▸ **Directions**: Count the lines in the rows below that contain the word "Answer", and reply with that number alone.
--- Data ---
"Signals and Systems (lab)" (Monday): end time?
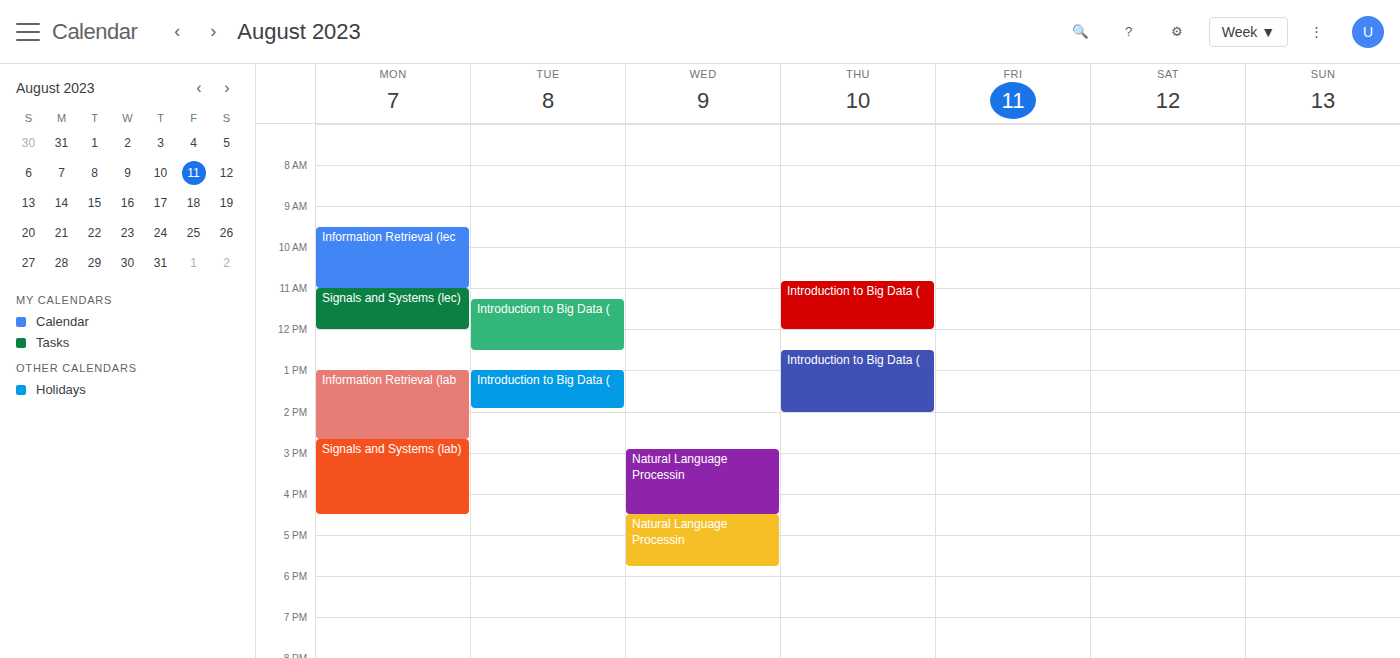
---
--- Data ---
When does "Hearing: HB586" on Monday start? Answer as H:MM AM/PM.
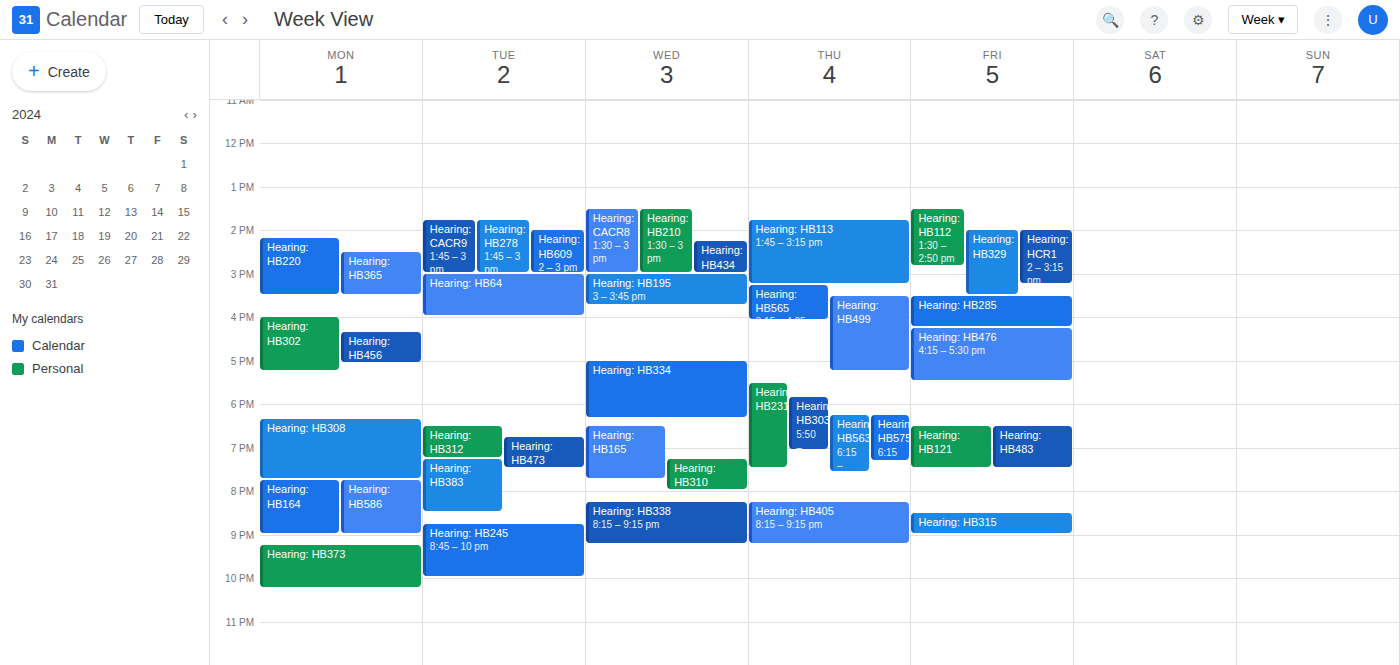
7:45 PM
---
--- Data ---
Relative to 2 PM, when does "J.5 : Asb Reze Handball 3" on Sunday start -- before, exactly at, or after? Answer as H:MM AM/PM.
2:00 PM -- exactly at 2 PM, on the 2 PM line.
---
▸ **Solution to this exercise**: 2